One of the biggest pain points in contract work, for both sides of the aisle, is time and monetary estimates. On the client side, it is hard to trust someone’s estimates especially when working with a new contractor. On the contractor end, it is always a long road of creating, explaining and detailing why a particular piece of work costs a certain amount.

Assuming you are working with a no-BS, highly trusted consultant, there are two major ways an estimate can be structured. The first is a detailed description of each task, technology, and feature — broken into functional pieces and estimated down to hours. Accurate, confidence-building, and expensive in communication time before any real work begins.

The other approach is a rough estimate — usually in chunks of $1k for small projects and $10k for medium to larger ones. Faster, but it doesn’t give the client the same confidence, and quotes from different consultants can look wildly different.

Why the spread? Higher estimates from seasoned shops usually reflect experience — knowing what it actually takes. Lower estimates often signal less experience, a desire to “win” the client with a lowball that grows later, or outsourcing to less experienced teams. You can end up paying more for the “cheap” path once rewrites, bugs, and missed communication pile up.

Hourly work with a shared cap on hours per task is another common middle ground — but clients still need a clear sense of total spend.

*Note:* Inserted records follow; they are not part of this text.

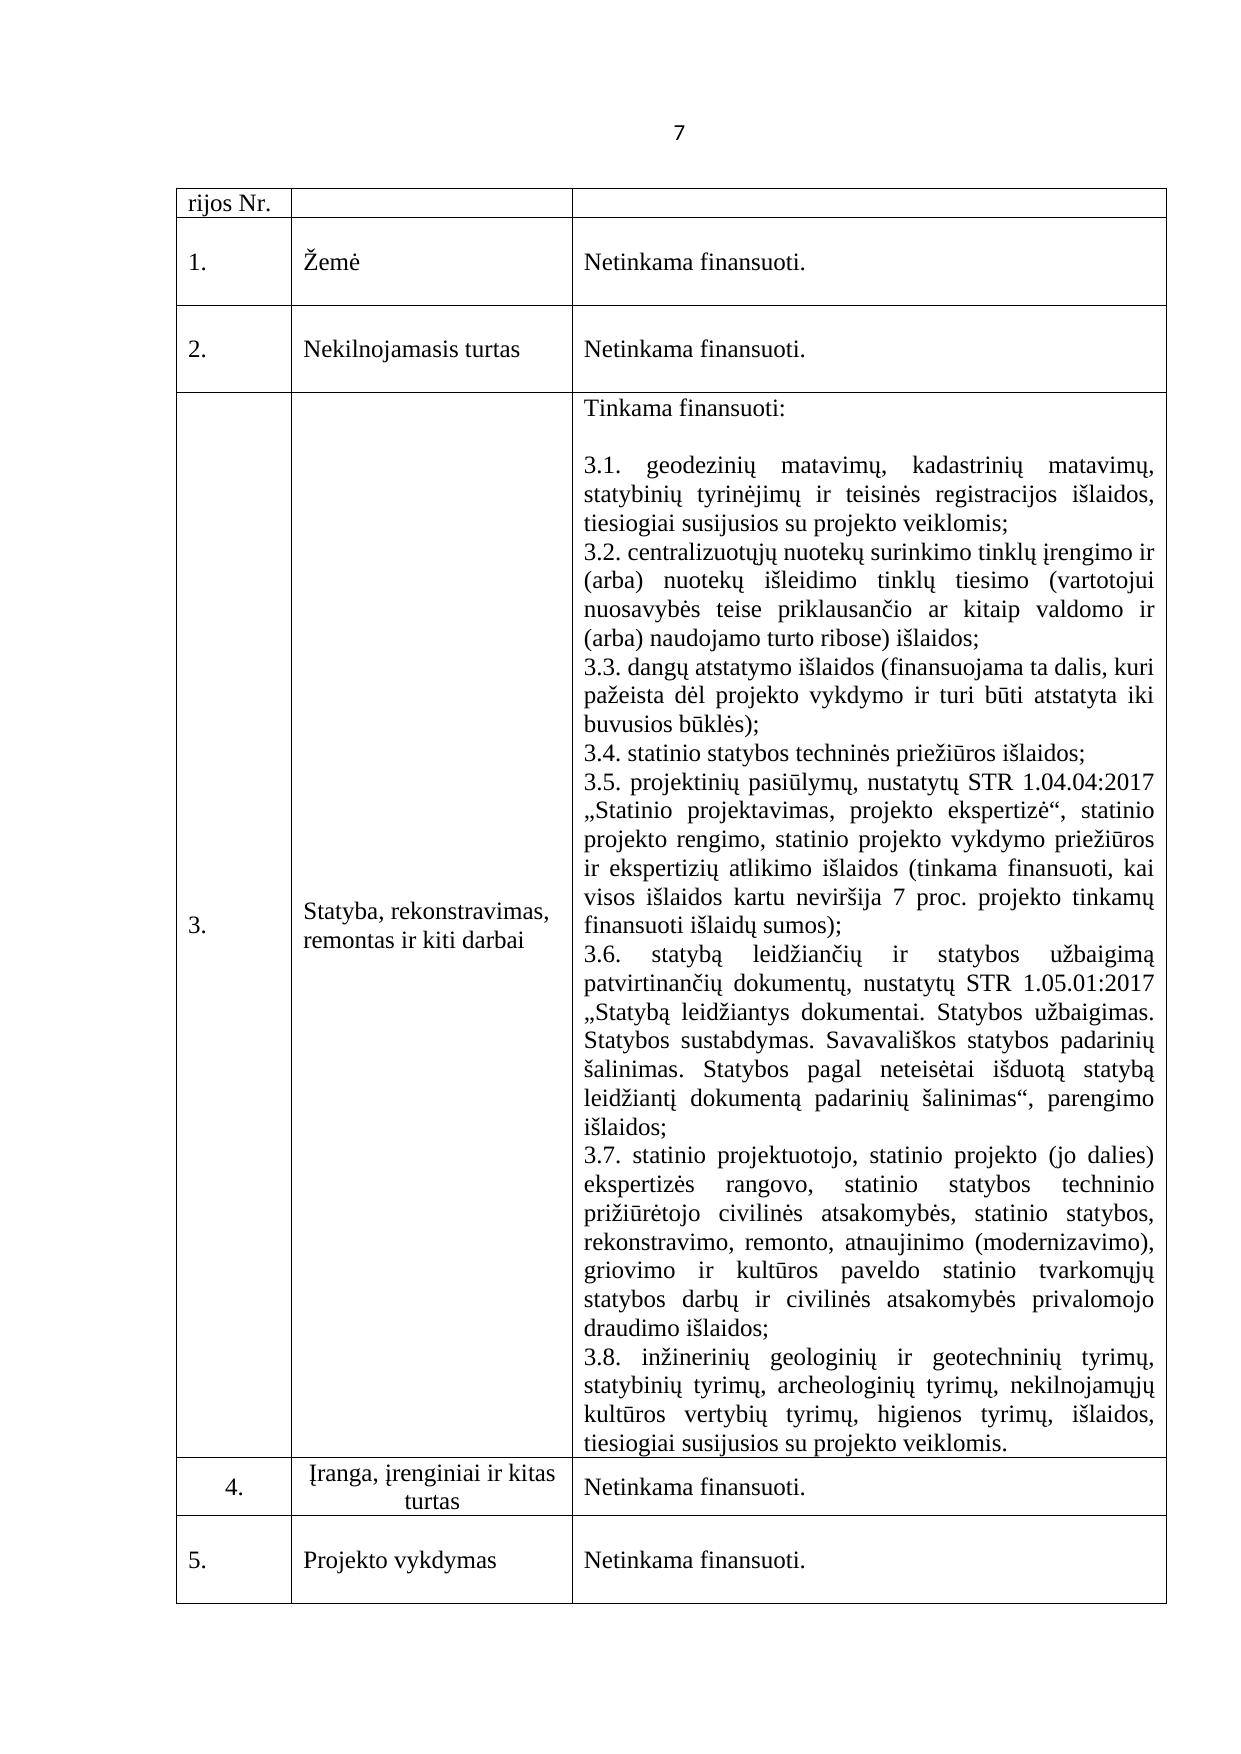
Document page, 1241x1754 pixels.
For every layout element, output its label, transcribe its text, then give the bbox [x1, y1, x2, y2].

table_header [573, 189, 1166, 217]
table_cell Netinkama finansuoti. [573, 1516, 1166, 1602]
table_cell Žemė [292, 218, 572, 304]
table_cell Projekto vykdymas [292, 1516, 572, 1602]
table_cell Netinkama finansuoti. [573, 218, 1166, 304]
table_header rijos Nr. [177, 189, 291, 217]
table_cell Netinkama finansuoti. [573, 1458, 1166, 1515]
table_header [292, 189, 572, 217]
table_cell Nekilnojamasis turtas [292, 306, 572, 392]
table_cell Statyba, rekonstravimas, remontas ir kiti darbai [292, 393, 572, 1457]
table_cell 2. [177, 306, 291, 392]
table_cell 1. [177, 218, 291, 304]
table_cell Tinkama finansuoti: 3.1. geodezinių matavimų, kadastrinių matavimų, statybinių tyrinėjimų ir teisinės registracijos išlaidos, tiesiogiai susijusios su projekto veiklomis; 3.2. centralizuotųjų nuotekų surinkimo tinklų įrengimo ir (arba) nuotekų išleidimo tinklų tiesimo (vartotojui nuosavybės teise priklausančio ar kitaip valdomo ir (arba) naudojamo turto ribose) išlaidos; 3.3. dangų atstatymo išlaidos (finansuojama ta dalis, kuri pažeista dėl projekto vykdymo ir turi būti atstatyta iki buvusios būklės); 3.4. statinio statybos techninės priežiūros išlaidos; 3.5. projektinių pasiūlymų, nustatytų STR 1.04.04:2017 „Statinio projektavimas, projekto ekspertizė“, statinio projekto rengimo, statinio projekto vykdymo priežiūros ir ekspertizių atlikimo išlaidos (tinkama finansuoti, kai visos išlaidos kartu neviršija 7 proc. projekto tinkamų finansuoti išlaidų sumos); 3.6. statybą leidžiančių ir statybos užbaigimą patvirtinančių dokumentų, nustatytų STR 1.05.01:2017 „Statybą leidžiantys dokumentai. Statybos užbaigimas. Statybos sustabdymas. Savavališkos statybos padarinių šalinimas. Statybos pagal neteisėtai išduotą statybą leidžiantį dokumentą padarinių šalinimas“, parengimo išlaidos; 3.7. statinio projektuotojo, statinio projekto (jo dalies) ekspertizės rangovo, statinio statybos techninio prižiūrėtojo civilinės atsakomybės, statinio statybos, rekonstravimo, remonto, atnaujinimo (modernizavimo), griovimo ir kultūros paveldo statinio tvarkomųjų statybos darbų ir civilinės atsakomybės privalomojo draudimo išlaidos; 3.8. inžinerinių geologinių ir geotechninių tyrimų, statybinių tyrimų, archeologinių tyrimų, nekilnojamųjų kultūros vertybių tyrimų, higienos tyrimų, išlaidos, tiesiogiai susijusios su projekto veiklomis. [573, 393, 1166, 1457]
table_cell 5. [177, 1516, 291, 1602]
table_cell Įranga, įrenginiai ir kitas turtas [292, 1458, 572, 1515]
table_cell 4. [177, 1458, 291, 1515]
table_cell Netinkama finansuoti. [573, 306, 1166, 392]
table_cell 3. [177, 393, 291, 1457]
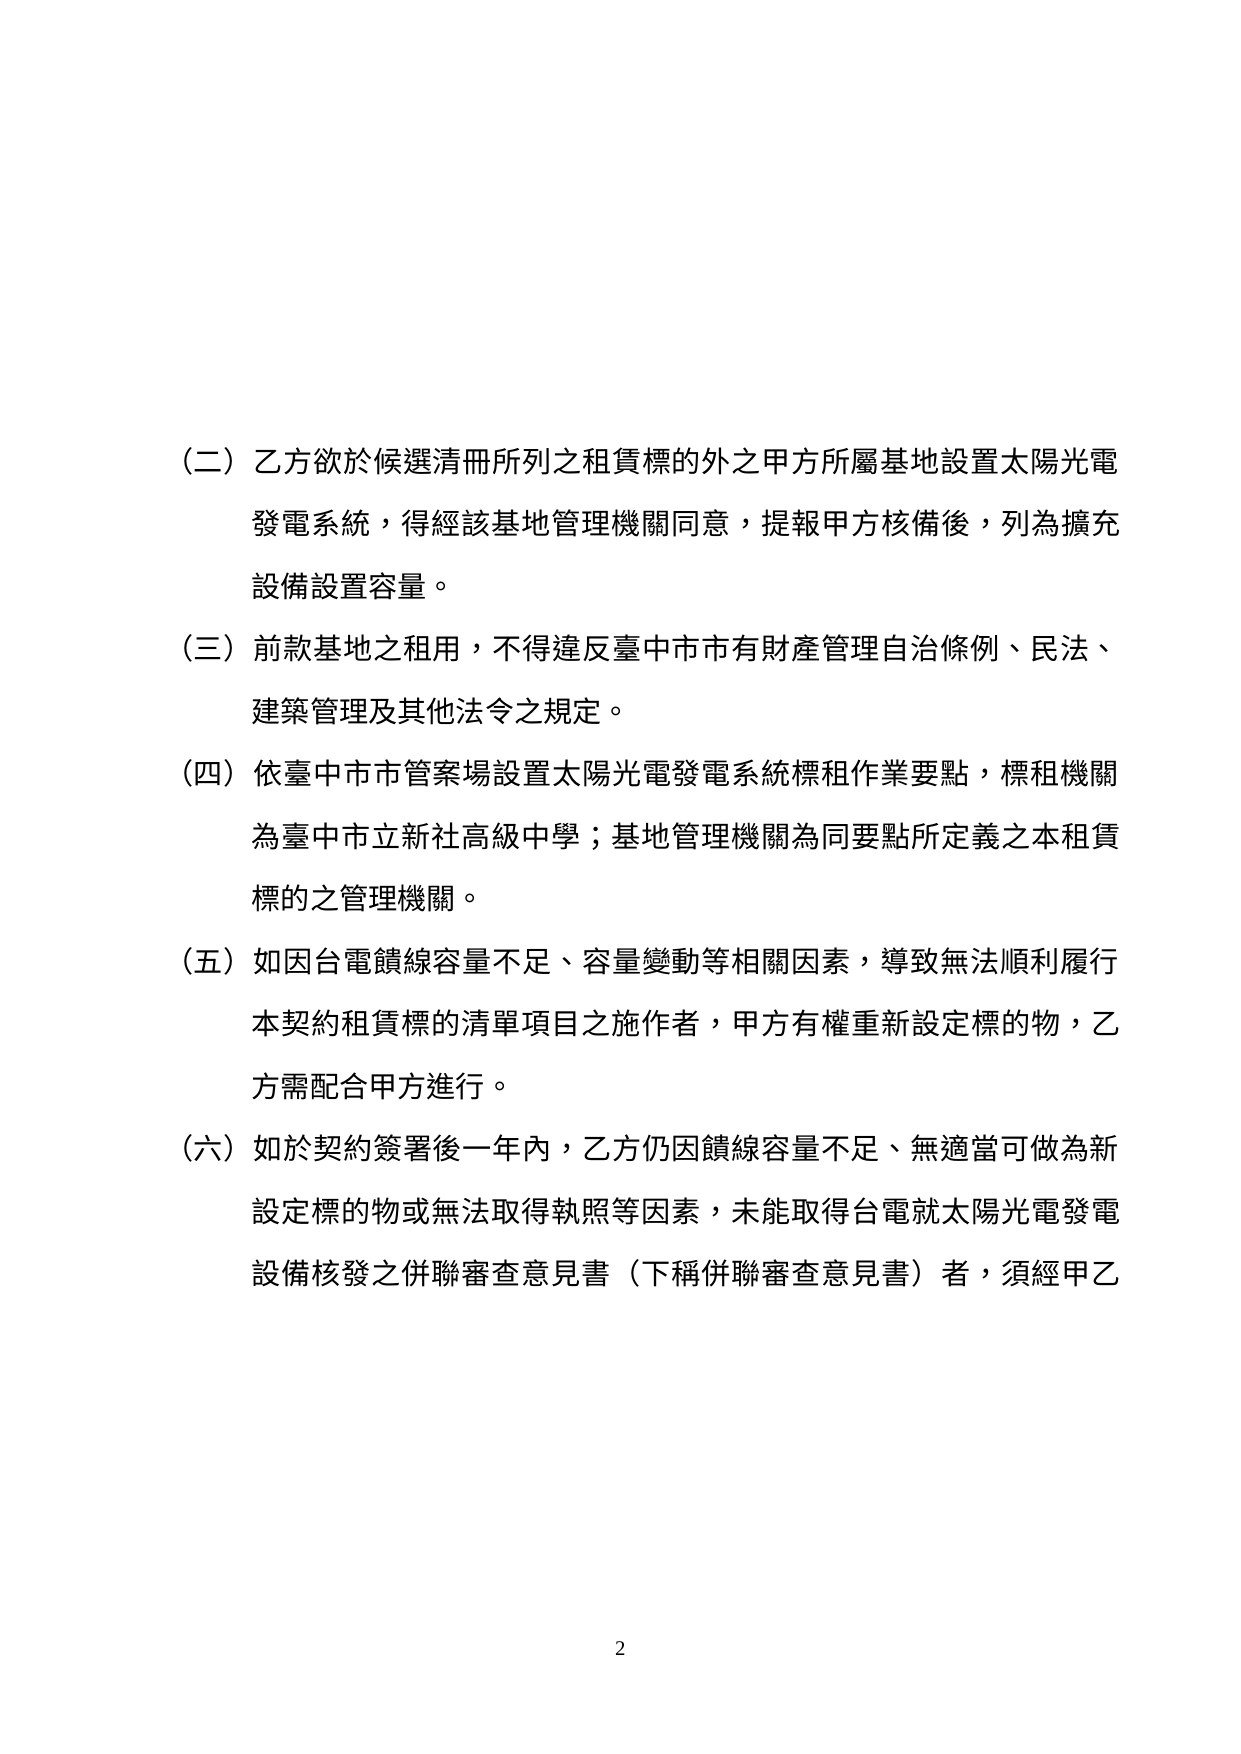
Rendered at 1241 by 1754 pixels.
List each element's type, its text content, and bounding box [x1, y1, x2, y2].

text （三）前款基地之租用，不得違反臺中市市有財產管理自治條例、民法、建築管理及其他法令之規定。 [164, 605, 1122, 730]
text （二）乙方欲於候選清冊所列之租賃標的外之甲方所屬基地設置太陽光電發電系統，得經該基地管理機關同意，提報甲方核備後，列為擴充設備設置容量。 [164, 418, 1122, 605]
text （六）如於契約簽署後一年內，乙方仍因饋線容量不足、無適當可做為新設定標的物或無法取得執照等因素，未能取得台電就太陽光電發電設備核發之併聯審查意見書（下稱併聯審查意見書）者，須經甲乙 [164, 1105, 1122, 1293]
text （四）依臺中市市管案場設置太陽光電發電系統標租作業要點，標租機關為臺中市立新社高級中學；基地管理機關為同要點所定義之本租賃標的之管理機關。 [164, 730, 1122, 918]
text （五）如因台電饋線容量不足、容量變動等相關因素，導致無法順利履行本契約租賃標的清單項目之施作者，甲方有權重新設定標的物，乙方需配合甲方進行。 [164, 918, 1122, 1105]
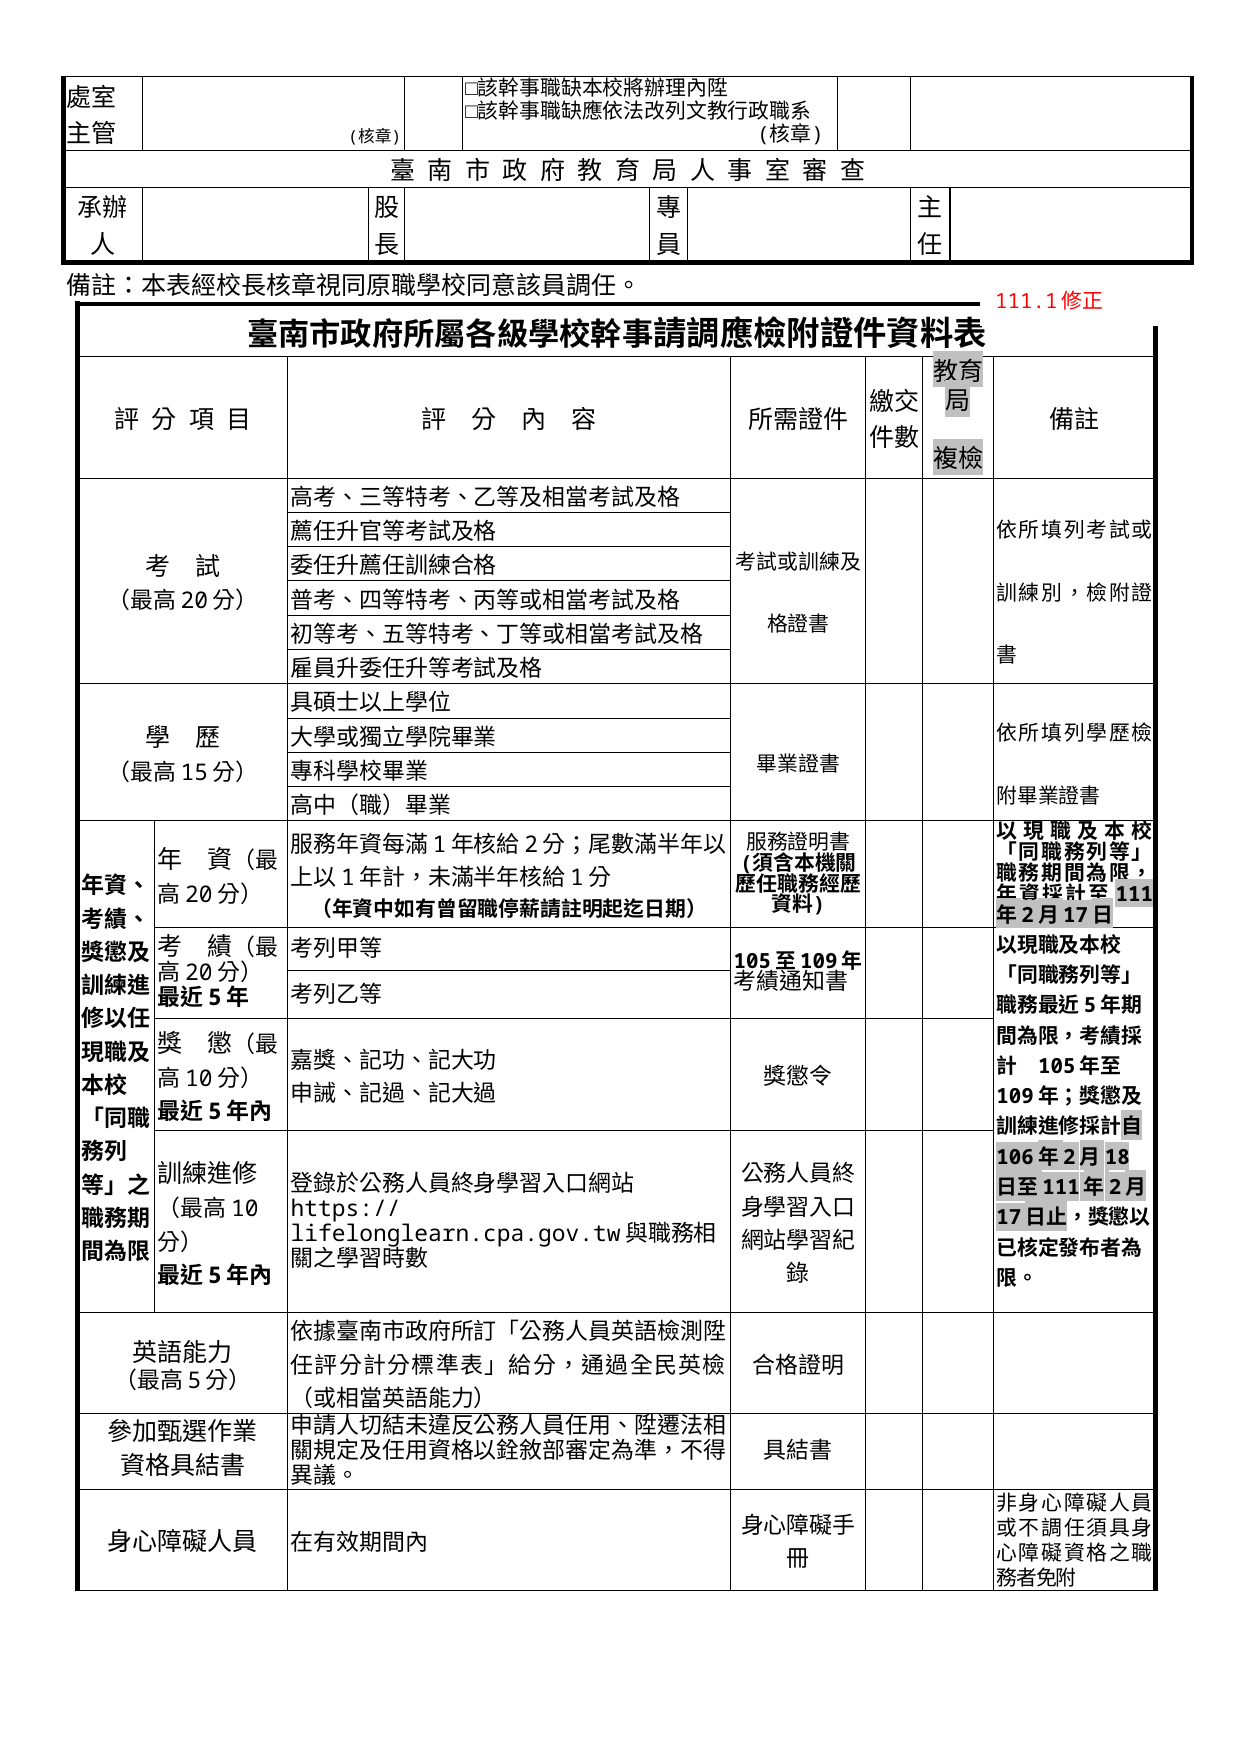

The approach that works best for me is a mix: a high-level architecture spec (language, hosting, security, API integrations), an envisioned overall range so you have a sense of scale, and then contracts that only cover the next milestone — a few days to two weeks — with detailed components and estimates for that slice alone.

You never sign a blank check for the whole project. We get to know each other in real work capacity. You can walk away after a milestone. I get paid for completed, specified work. Risk stays small and integrity stays visible.